TNI berencana merevisi aturan terkait pemberian bantuan hukum terhadap keluarga prajurit. Kepala Pusat Penerangan (Kapuspen) TNI Laksamana Muda Julius Widjojono mengatakan rencana itu disampaikan Panglima TNI Laksamana Yudo Margono usai heboh bantuan hukum untuk keponakan Mayor Dedi Hasibuan yang terjerat kasus di Polrestabes Medan. Ia menjelaskan revisi dibuat agar definisi pihak yang berhak mendapat bantuan hukum tidak terlalu meluas.
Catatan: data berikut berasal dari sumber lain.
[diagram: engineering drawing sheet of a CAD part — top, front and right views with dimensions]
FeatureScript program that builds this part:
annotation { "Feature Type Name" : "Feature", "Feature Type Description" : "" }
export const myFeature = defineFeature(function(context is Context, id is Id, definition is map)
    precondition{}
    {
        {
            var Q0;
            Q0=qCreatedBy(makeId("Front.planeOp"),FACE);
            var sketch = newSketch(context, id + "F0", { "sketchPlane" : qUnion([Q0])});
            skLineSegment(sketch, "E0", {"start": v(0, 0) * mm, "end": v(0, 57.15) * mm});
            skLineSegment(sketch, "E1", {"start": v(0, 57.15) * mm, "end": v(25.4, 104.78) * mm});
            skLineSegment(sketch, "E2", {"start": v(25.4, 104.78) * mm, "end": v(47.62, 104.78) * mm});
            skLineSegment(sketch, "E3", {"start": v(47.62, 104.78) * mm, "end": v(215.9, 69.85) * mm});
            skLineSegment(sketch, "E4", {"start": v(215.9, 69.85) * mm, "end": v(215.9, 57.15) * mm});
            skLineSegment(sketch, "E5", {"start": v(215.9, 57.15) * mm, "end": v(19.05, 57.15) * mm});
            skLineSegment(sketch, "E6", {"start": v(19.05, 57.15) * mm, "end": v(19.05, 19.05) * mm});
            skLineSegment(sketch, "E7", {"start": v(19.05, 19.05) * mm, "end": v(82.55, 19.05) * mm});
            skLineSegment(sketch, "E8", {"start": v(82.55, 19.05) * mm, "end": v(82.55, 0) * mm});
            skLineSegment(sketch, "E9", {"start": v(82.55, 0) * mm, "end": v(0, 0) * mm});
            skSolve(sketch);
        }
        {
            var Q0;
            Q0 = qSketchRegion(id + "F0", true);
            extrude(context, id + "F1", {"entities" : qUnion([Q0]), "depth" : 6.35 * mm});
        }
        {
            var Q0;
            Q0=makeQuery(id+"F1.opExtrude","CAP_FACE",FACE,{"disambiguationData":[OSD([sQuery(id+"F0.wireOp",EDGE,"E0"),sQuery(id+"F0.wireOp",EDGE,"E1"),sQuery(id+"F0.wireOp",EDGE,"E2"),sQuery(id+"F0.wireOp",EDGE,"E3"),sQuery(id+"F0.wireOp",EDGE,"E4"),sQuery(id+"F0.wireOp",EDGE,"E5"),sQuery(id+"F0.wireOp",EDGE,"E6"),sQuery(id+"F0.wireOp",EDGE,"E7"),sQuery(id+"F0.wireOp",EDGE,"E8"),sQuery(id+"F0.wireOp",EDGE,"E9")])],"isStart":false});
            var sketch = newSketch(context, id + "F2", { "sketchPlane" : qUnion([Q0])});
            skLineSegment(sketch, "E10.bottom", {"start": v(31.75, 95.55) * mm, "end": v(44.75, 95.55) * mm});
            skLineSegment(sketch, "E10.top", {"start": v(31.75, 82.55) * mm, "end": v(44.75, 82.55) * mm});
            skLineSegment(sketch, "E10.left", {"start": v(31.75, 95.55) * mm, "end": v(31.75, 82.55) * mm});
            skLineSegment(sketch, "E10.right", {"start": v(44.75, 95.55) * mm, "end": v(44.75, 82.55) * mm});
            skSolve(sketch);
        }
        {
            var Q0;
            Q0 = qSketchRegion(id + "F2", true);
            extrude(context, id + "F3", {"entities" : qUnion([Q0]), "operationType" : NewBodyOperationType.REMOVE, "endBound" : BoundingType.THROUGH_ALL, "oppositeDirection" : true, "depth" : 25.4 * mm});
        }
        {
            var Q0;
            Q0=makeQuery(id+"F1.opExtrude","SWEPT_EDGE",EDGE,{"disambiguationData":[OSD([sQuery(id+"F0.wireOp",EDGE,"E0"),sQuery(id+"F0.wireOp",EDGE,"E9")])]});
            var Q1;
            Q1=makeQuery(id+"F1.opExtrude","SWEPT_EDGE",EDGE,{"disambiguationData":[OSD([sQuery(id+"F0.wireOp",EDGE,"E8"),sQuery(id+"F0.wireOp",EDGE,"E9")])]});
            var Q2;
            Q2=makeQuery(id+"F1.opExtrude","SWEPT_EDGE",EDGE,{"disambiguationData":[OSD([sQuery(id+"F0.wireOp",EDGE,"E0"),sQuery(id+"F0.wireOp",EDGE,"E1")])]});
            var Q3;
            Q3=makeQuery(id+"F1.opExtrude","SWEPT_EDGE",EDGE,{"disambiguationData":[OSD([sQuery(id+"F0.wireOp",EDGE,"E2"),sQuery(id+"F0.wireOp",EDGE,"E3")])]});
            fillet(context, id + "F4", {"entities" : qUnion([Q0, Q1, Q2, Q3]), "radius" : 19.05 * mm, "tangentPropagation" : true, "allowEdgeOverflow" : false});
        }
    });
Berdasar Keputusan Panglima TNI Nomor KEP/1089/XII/2017 tentang Petunjuk Penyelenggaraan Bantuan Hukum di Lingkungan TNI, disebutkan kategori yang bisa mendapat bantuan hukum. Di antaranya adalah satuan di lingkungan TNI, prajurit dan PNS TNI; keluarga prajurit dan PNS TNI. Keluarga itu terdiri dari istri/suami prajurit TNI dan PNS TNI, anak, janda/duda, orang tua, mertua dan saudara kandung/ipar serta keponakan prajurit/PNS TNI. Kepala Badan Pembinaan Hukum (Kababinkum) TNI Laksamana Muda Kresno Buntoro mengatakan revisi aturan terkait bantuan hukum telah masuk program legislasi TNI tahun anggaran 2023. Ia mengatakan untuk menggodok itu, Mabes TNI juga mengajak mabes angkatan.
Sebelumnya, Mayor Dedi Hasibuan meminta bantuan hukum ke Kumdam I/Bukit Barisan terhadap tersangka pemalsuan surat keterangan lahan di Sumatera Utara berinisial ARH. ARH disebut merupakan keponakan Dedi. Peristiwa itu kemudian viral, dalam video yang beredar, Kasat Reskrim Polrestabes Medan Kompol Teuku Fathir Mustafa terlibat debat dengan Dedi. Teuku pun menjelaskan alasan penahanan ARH. Menurut Yudo, tindakan prajurit yang mendatangi Mapolrestabes itu tidak etis. Ia menekankan tindakan prajurit itu bukan atas nama Kodam I/Bukit Barisan.